ARBEITSAUFTRAG 1 – Erläutern Sie in ein bis drei Sätzen anhand des Textes über die Anfänge der Militärfliegerei in Schleißheim, weshalb Schleißheim im Ersten Weltkrieg das Zentrum der bayerischen Militärfliegerei war.
ARBEITSAUFTRAG 2 – Schreiben Sie aus dem Text über die Anfänge der Militärfliegerei in Schleißheim alles von „Kurz vor seinem“ bis hinunter zu „Fliegertruppen in Schleißheim.“ wortgetreu ab.

VORLIEGENDER TEXT –

§ §

Kurz vor seinem 18. Geburtstag war der junge Karl Mangold, Postverwalterssohn aus Pirmasens in der damals bayerischen Pfalz, zur Bayerischen Infantrie eingezogen worden. Nach einer militärischen Karriere, die ihn als 19jährigen zum Leutnant mit Eisernem Kreuz II. Klasse aufsteigen ließ, stieg er zur Fliegerei um und startete am 15. August 1917 im Beobachterkurs 14/XXI bei den bayerischen Fliegertruppen in Schleißheim.
Die militärische Fliegerei war im Ersten Weltkrieg eine völlig neue Diszpiplin – und Schleißheim war sein Zentrum in Bayern. Als der „Große Krieg“ am 1. August 1914, vor einhundert Jahren, begann, da lag der erste motorisierte Menschenflug gerade elf Jahre zurück. 1912 war das Königreich Bayern, das auch nach der Proklamation des Deutschen Reiches 1871 ein eigenständiges Heer behalten hatte, in die Militärfliegerei eingestiegen. Eine „Luftschiffer- und Kraftfahrabteilung“ des Heeres wurde gebildet und mit Verfügung des Kriegsministeriums vom 15. März 1912 mit einer „Fliegerkompanie“ in Schleißheim stationiert. Auf weitläufigen Flächen des staatlichen Remonte-Depots, einer Ausbildungsstation für Militärpferde, landete mutmaßlich am 16. April der erste Doppeldecker, Drei Zelte und umgewidmete Gebäude des Remonte-Depots bildeten die Keimzelle des Flugplatzes.
Mit der Mobilmachung des Deutschen Reiches ab dem 1. August änderte sich die Abenteuerromantik der Flugpioniere radikal. Schleißheim war die einzige Fliegerersatzabteilung der bayerischen Armee, hier wurde von Kriegsbeginn bis Ende 1916 das gesamte Flugpersonal ausgebildet und alle Maschinen für den Fronteinsatz gewartet und verschickt, von da an bis Kriegsende blieb es Zentrum und wichtigster Luftfahrtstandort. Schon am 7. August brachen die ersten drei Fliegerabteilungen mit zusammen 16 Flugzeugen zur Unterstützung der Infantrie an die Westfront nach Lothringen auf.

§ §

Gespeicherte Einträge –
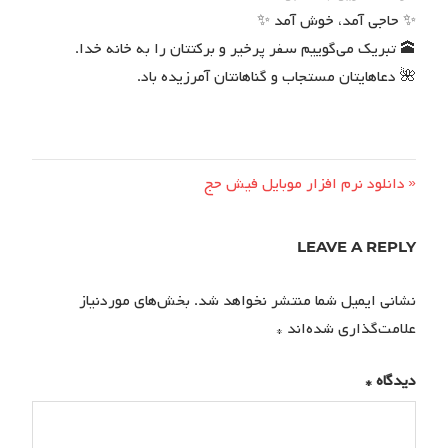
✨ حاجی آمد، خوش آمد ✨
🕋 تبریک می‌گوییم سفر پرخیر و برکتتان را به خانه خدا.
🌺 دعاهایتان مستجاب و گناهانتان آمرزیده باد.
راهبری
Previous
دانلود نرم افزار موبایل فیش حج
Post:
نوشته
LEAVE A REPLY
نشانی ایمیل شما منتشر نخواهد شد.
بخش‌های موردنیاز
علامت‌گذاری شده‌اند
*
دیدگاه
*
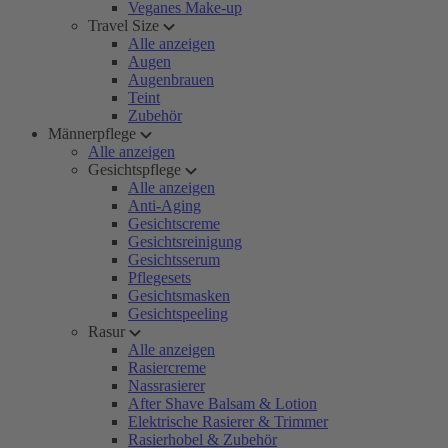
Veganes Make-up
Travel Size
Alle anzeigen
Augen
Augenbrauen
Teint
Zubehör
Männerpflege
Alle anzeigen
Gesichtspflege
Alle anzeigen
Anti-Aging
Gesichtscreme
Gesichtsreinigung
Gesichtsserum
Pflegesets
Gesichtsmasken
Gesichtspeeling
Rasur
Alle anzeigen
Rasiercreme
Nassrasierer
After Shave Balsam & Lotion
Elektrische Rasierer & Trimmer
Rasierhobel & Zubehör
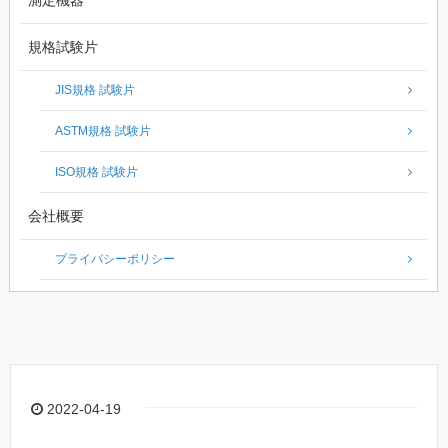
測定機器
規格試験片
JIS規格 試験片
ASTM規格 試験片
ISO規格 試験片
会社概要
プライバシーポリシー
2022-04-19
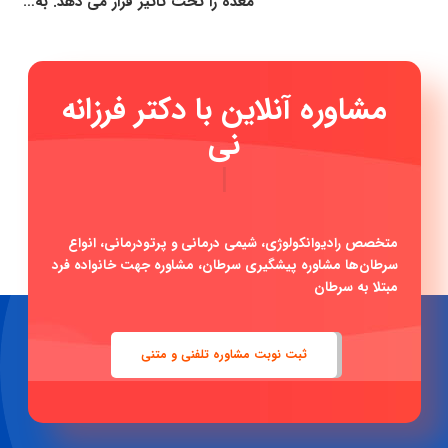
معده را تحت تاثیر قرار می دهد. به…
مشاوره آنلاین با دکتر فرزان
|
متخصص رادیوانکولوژی، شیمی درمانی و پرتودرمانی، انواع
سرطان‌ها مشاوره پیشگیری سرطان، مشاوره جهت خانواده فرد
مبتلا به سرطان
ثبت نوبت مشاوره تلفنی و متنی
دکتر فرزانه نیکوبین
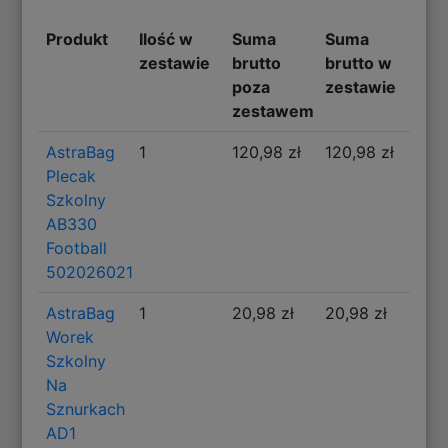
Produkt
Ilość w
Suma
Suma
zestawie
brutto
brutto w
poza
zestawie
zestawem
AstraBag
1
120,98 zł
120,98 zł
Plecak
Szkolny
AB330
Football
502026021
AstraBag
1
20,98 zł
20,98 zł
Worek
Szkolny
Na
Sznurkach
AD1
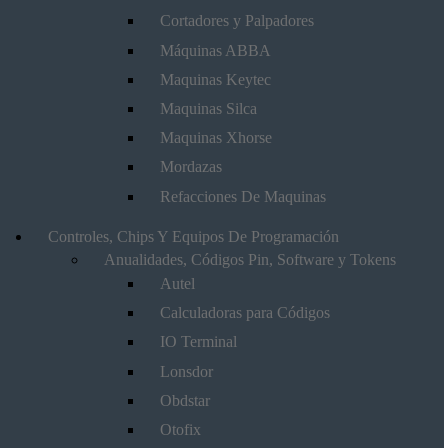
Cortadores y Palpadores
Máquinas ABBA
Maquinas Keytec
Maquinas Silca
Maquinas Xhorse
Mordazas
Refacciones De Maquinas
Controles, Chips Y Equipos De Programación
Anualidades, Códigos Pin, Software y Tokens
Autel
Calculadoras para Códigos
IO Terminal
Lonsdor
Obdstar
Otofix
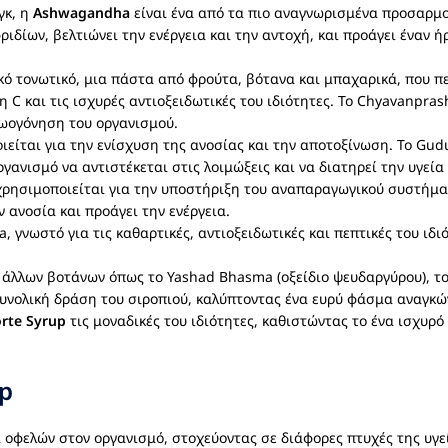
γκ, η
Ashwagandha
είναι ένα από τα πιο αναγνωρισμένα προσαρμ
φριδίων, βελτιώνει την ενέργεια και την αντοχή, και προάγει έναν ή
δικό τονωτικό, μια πάστα από φρούτα, βότανα και μπαχαρικά, που 
η C και τις ισχυρές αντιοξειδωτικές του ιδιότητες. Το Chyavanpras
ζωογόνηση του οργανισμού.
ιείται για την ενίσχυση της ανοσίας και την αποτοξίνωση. Το Gudu
γανισμό να αντιστέκεται στις λοιμώξεις και να διατηρεί την υγεία 
ρησιμοποιείται για την υποστήριξη του αναπαραγωγικού συστήματο
ην ανοσία και προάγει την ενέργεια.
a, γνωστό για τις καθαρτικές, αντιοξειδωτικές και πεπτικές του ιδ
λλων βοτάνων όπως το Yashad Bhasma (οξείδιο ψευδαργύρου), το Ba
 συνολική δράση του σιροπιού, καλύπτοντας ένα ευρύ φάσμα αναγκώ
orte Syrup
τις μοναδικές του ιδιότητες, καθιστώντας το ένα ισχυρό 
up
 οφελών στον οργανισμό, στοχεύοντας σε διάφορες πτυχές της υγεί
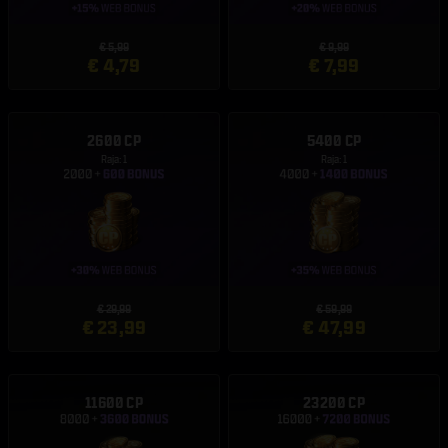
€ 5,99
€ 9,99
€ 4,79
€ 7,99
2600 CP
5400 CP
Raja: 1
Raja: 1
€ 29,99
€ 59,99
€ 23,99
€ 47,99
11600 CP
23200 CP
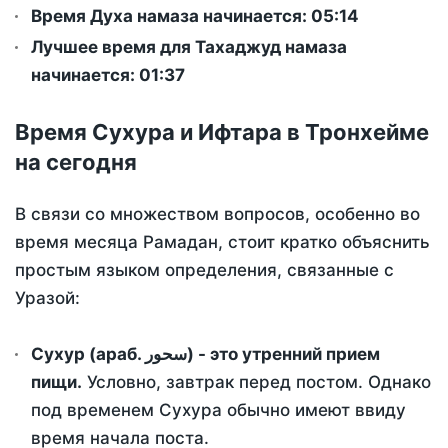
Время Духа намаза начинается: 05:14
Лучшее время для Тахаджуд намаза
начинается: 01:37
Время Сухура и Ифтара в Тронхейме
на сегодня
В связи со множеством вопросов, особенно во
время месяца Рамадан, стоит кратко объяснить
простым языком определения, связанные с
Уразой:
Сухур (араб. سحور) - это утренний прием
пищи.
Условно, завтрак перед постом. Однако
под временем Сухура обычно имеют ввиду
время начала поста.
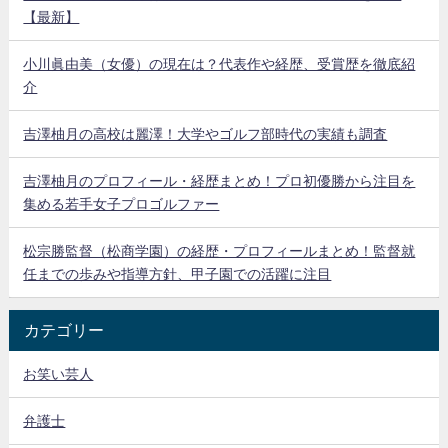
【最新】
小川眞由美（女優）の現在は？代表作や経歴、受賞歴を徹底紹
介
吉澤柚月の高校は麗澤！大学やゴルフ部時代の実績も調査
吉澤柚月のプロフィール・経歴まとめ！プロ初優勝から注目を
集める若手女子プロゴルファー
松宗勝監督（松商学園）の経歴・プロフィールまとめ！監督就
任までの歩みや指導方針、甲子園での活躍に注目
カテゴリー
お笑い芸人
弁護士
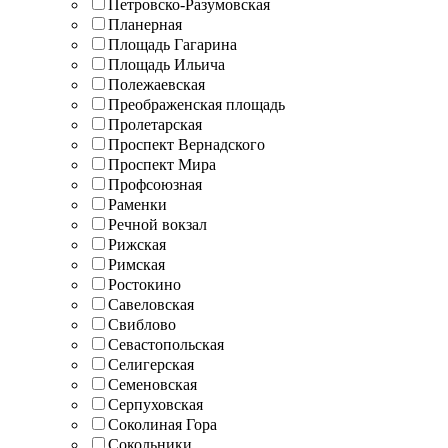
Петровско-Разумовская
Планерная
Площадь Гагарина
Площадь Ильича
Полежаевская
Преображенская площадь
Пролетарская
Проспект Вернадского
Проспект Мира
Профсоюзная
Раменки
Речной вокзал
Рижская
Римская
Ростокино
Савеловская
Свиблово
Севастопольская
Селигерская
Семеновская
Серпуховская
Соколиная Гора
Сокольники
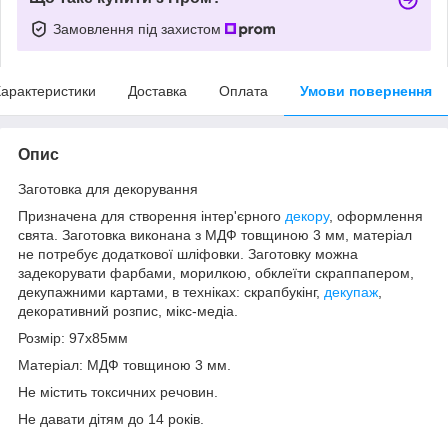
Замовлення під захистом
арактеристики
Доставка
Оплата
Умови повернення
Опис
Заготовка для декорування
Призначена для створення інтер'єрного
декору
, оформлення
свята. Заготовка виконана з МДФ товщиною 3 мм, матеріал
не потребує додаткової шліфовки. Заготовку можна
задекорувати фарбами, морилкою, обклеїти скраппапером,
декупажними картами, в техніках: скрапбукінг,
декупаж
,
декоративний розпис, мікс-медіа.
Розмір: 97х85мм
Матеріал: МДФ товщиною 3 мм.
Не містить токсичних речовин.
Не давати дітям до 14 років.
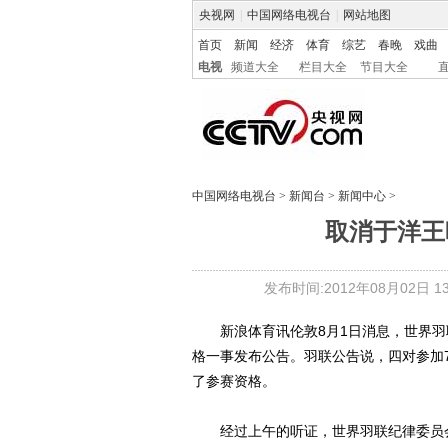
央视网
|
中国网络电视台
|
网站地图
首页
新闻
经济
体育
综艺
春晚
戏曲
电视
频道大全
栏目大全
节目大全
中国网络电视台
>
新闻台
>
新闻中心
>
取消于洋王
发布时间:2012年08月02日 13:
新浪体育讯伦敦8月1日消息，世界羽
格一事发布公告。羽联公告说，四对参加7
了参赛资格。
经过上午的听证，世界羽联纪律委员会决定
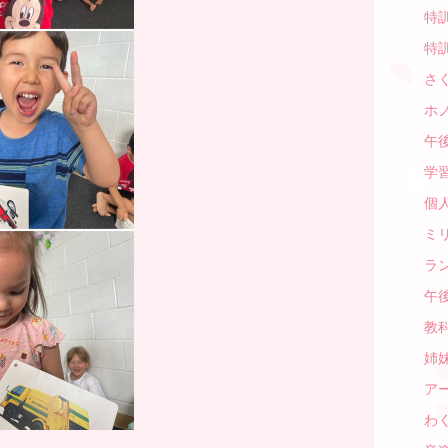
特訓
特訓
さく
ホノ
午後
学習
個人
ミリ
ラン
午後
教科
姉妹
アー
わく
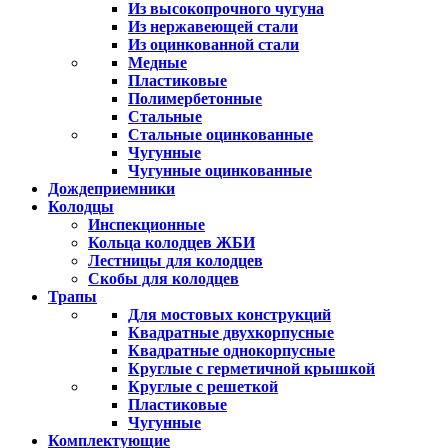
Из высокопрочного чугуна
Из нержавеющей стали
Из оцинкованной стали
Медные
Пластиковые
Полимербетонные
Стальные
Стальные оцинкованные
Чугунные
Чугунные оцинкованные
Дождеприемники
Колодцы
Инспекционные
Кольца колодцев ЖБИ
Лестницы для колодцев
Скобы для колодцев
Трапы
Для мостовых конструкций
Квадратные двухкорпусные
Квадратные однокорпусные
Круглые с герметичной крышкой
Круглые с решеткой
Пластиковые
Чугунные
Комплектующие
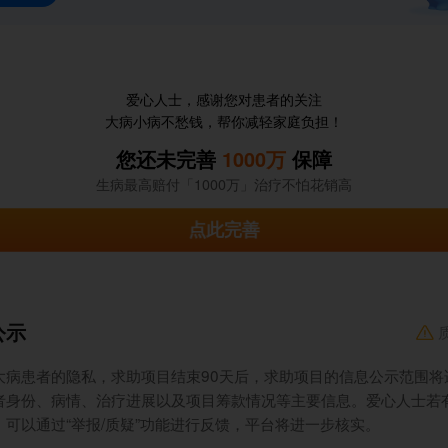
爱心人士，感谢您对患者的关注
大病小病不愁钱，帮你减轻家庭负担！
您还未完善
1000万
保障
生病最高赔付「1000万」治疗不怕花销高
点此完善
公示
大病患者的隐私，求助项目结束90天后，求助项目的信息公示范围将
者身份、病情、治疗进展以及项目筹款情况等主要信息。爱心人士若
，可以通过“举报/质疑”功能进行反馈，平台将进一步核实。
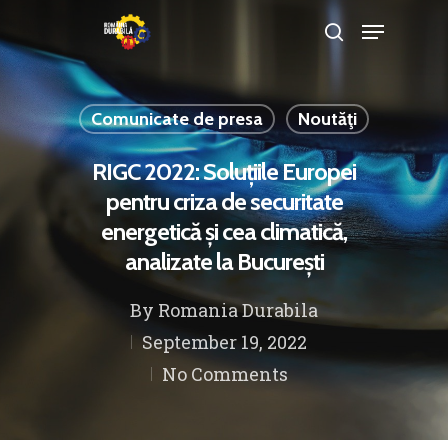
Comunicate de presa
Noutăţi
Hit enter to search or ESC to close
RIGC 2022: Soluțiile Europei
pentru criza de securitate
energetică și cea climatică,
analizate la București
By
Romania Durabila
September 19, 2022
No Comments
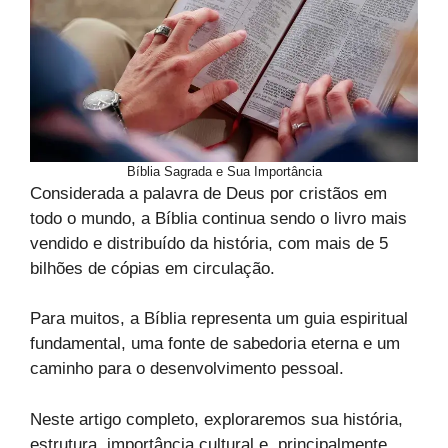
Bíblia Sagrada e Sua Importância
Considerada a palavra de Deus por cristãos em
todo o mundo, a Bíblia continua sendo o livro mais
vendido e distribuído da história, com mais de 5
bilhões de cópias em circulação.
Para muitos, a Bíblia representa um guia espiritual
fundamental, uma fonte de sabedoria eterna e um
caminho para o desenvolvimento pessoal.
Neste artigo completo, exploraremos sua história,
estrutura, importância cultural e, principalmente,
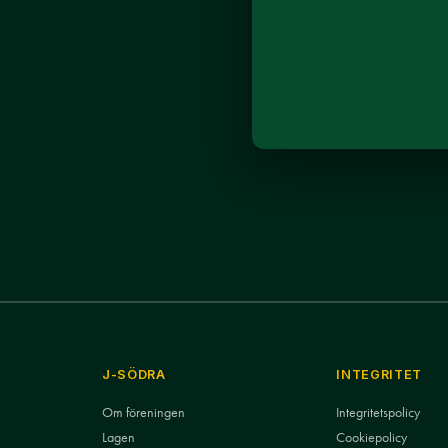
J-SÖDRA
INTEGRITET
Om föreningen
Integritetspolicy
Lagen
Cookiepolicy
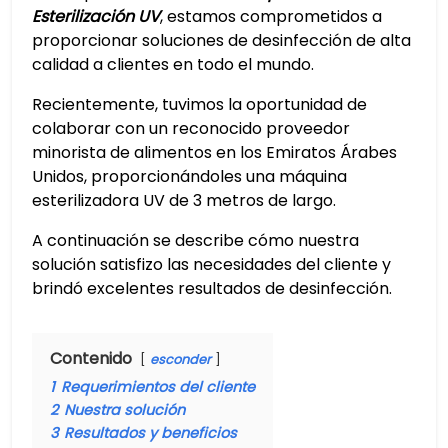
Esterilización UV
, estamos comprometidos a
proporcionar soluciones de desinfección de alta
calidad a clientes en todo el mundo.
Recientemente, tuvimos la oportunidad de
colaborar con un reconocido proveedor
minorista de alimentos en los Emiratos Árabes
Unidos, proporcionándoles una máquina
esterilizadora UV de 3 metros de largo.
A continuación se describe cómo nuestra
solución satisfizo las necesidades del cliente y
brindó excelentes resultados de desinfección.
Contenido
esconder
1
Requerimientos del cliente
2
Nuestra solución
3
Resultados y beneficios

§ §

ANTWORT 1 – Schleißheim war die einzige Fliegerersatzabteilung der bayerischen Armee. Dort wurde von Kriegsbeginn bis Ende 1916 das gesamte Flugpersonal ausgebildet. Außerdem wurden dort alle Maschinen für den Fronteinsatz gewartet und verschickt.

ANTWORT 2 –
Kurz vor seinem 18. Geburtstag war der junge Karl Mangold, Postverwalterssohn aus Pirmasens in der damals bayerischen Pfalz, zur Bayerischen Infantrie eingezogen worden. Nach einer militärischen Karriere, die ihn als 19jährigen zum Leutnant mit Eisernem Kreuz II. Klasse aufsteigen ließ, stieg er zur Fliegerei um und startete am 15. August 1917 im Beobachterkurs 14/XXI bei den bayerischen Fliegertruppen in Schleißheim.